BANGKINANG, BerkasRiau.com – Yayasan Lingkungan dan bantuan Hukum Rakyat (YLBHR) bersama masyarakat Desa Penghidupan Kecamatan Kampar Kiri Tengah mengambil titik koordinat HGU PT. Flora Wahana Tirta yang berada di wilayah Desa Penghidupan, Sabtu (6/5/2017).
“Kita harus turun ke lapangan untuk mencek kebenaran HGU PT Flora Wahana Tirta, karena menurut masyarakat HGU PT Flora ini tidak sesuai dengan izin HGU yang dimiliki. Untuk itu kemaren kita telah mengambil 24 titik koordinat,” ujar Dimpos, Ketua YLBHR via seluler.
Titik koordinat tersebut terang Dimpos akan dioverlay ke dalam peta kawasan hutan untuk memastikan apakah areal tersebut masuk dalam kawasan hutan atau tidak dan kedalam peta bidang tanah yang ada di BPN Kampar, untuk memastikan letak posisi tanah apakah berada dalam areal HGU atau tidak.
“Mudah-mudahan nanti BPN Kampar mau terbuka soal HGU ini dan dapat melakukan pengembalian tata batas HGU bersama masyarakat sehingga masyarakat tidak ada lagi sak wasangka terhadap perusahaan,” ujar mantan Ketua Forum Wartawan Kampar (FWK) tersebut.
Menurut Dimpos, mengenai HGU PT Flora ini masih simpang siur dan tidak ada kejelasan karena berdasarkan informasi areal HGU tersebut seluas 1100 hektar sudah dicabut. Selain itu kalau dilihat dari peta sertifikat HGU tahun tahun 1995, bentuk lahan yang ada sekarang berbeda dengan yang ada di lapangan.

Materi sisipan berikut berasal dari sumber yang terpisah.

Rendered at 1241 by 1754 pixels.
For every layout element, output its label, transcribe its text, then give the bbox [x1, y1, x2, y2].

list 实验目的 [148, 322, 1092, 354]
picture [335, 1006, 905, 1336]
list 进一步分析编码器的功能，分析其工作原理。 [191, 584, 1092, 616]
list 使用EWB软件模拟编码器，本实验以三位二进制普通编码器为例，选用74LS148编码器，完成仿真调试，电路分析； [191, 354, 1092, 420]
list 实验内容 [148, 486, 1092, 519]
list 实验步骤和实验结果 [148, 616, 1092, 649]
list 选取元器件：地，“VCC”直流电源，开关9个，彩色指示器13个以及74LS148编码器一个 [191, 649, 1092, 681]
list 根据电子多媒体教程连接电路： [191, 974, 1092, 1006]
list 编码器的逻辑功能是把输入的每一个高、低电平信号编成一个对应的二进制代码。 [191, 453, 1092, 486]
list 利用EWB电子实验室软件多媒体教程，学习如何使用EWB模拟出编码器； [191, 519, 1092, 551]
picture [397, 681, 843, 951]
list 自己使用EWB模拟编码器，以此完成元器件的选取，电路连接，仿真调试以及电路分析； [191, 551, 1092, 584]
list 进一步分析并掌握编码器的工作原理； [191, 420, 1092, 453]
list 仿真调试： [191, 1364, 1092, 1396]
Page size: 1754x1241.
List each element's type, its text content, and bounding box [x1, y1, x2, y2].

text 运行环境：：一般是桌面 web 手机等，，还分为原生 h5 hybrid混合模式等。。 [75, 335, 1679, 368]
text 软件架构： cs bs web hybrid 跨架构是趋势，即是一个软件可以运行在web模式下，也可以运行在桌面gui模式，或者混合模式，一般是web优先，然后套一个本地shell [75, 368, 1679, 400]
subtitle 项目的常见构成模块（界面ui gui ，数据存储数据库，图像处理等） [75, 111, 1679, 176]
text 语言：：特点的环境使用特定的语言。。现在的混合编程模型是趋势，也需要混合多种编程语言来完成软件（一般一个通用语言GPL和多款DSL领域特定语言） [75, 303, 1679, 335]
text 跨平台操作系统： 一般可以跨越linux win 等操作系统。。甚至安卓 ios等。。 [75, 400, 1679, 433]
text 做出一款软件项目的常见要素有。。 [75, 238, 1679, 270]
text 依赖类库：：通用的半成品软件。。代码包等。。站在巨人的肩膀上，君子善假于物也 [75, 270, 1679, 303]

Selain itu kata Dimpos, masyarakat Penghidupan juga mengeluhkan rusaknya Sungai Ompang Mobau yang melintasi PT Flora Wahana Tirta. Sungai tersebut merupakan sungai larangan adat yang dahulunya hanya bisa dipanen sekali lima tahun. Tetapi sekarang akibat okupasi lahan dan pengelolaan limbah pabrik PKS PT Flora yang tidak sesuai standar, sungai tersebut sudah dangkal dan tercemar.
“Kemudian soal dana CSR (corporate social responsibility) yang wajib dikeluarkan oleh perusahaan juga tidak terealisasi. Keadaan ini tak obahnya seperti tikus yang mati kelaparan di lumbung padi,” pungkas Dimpos. (def).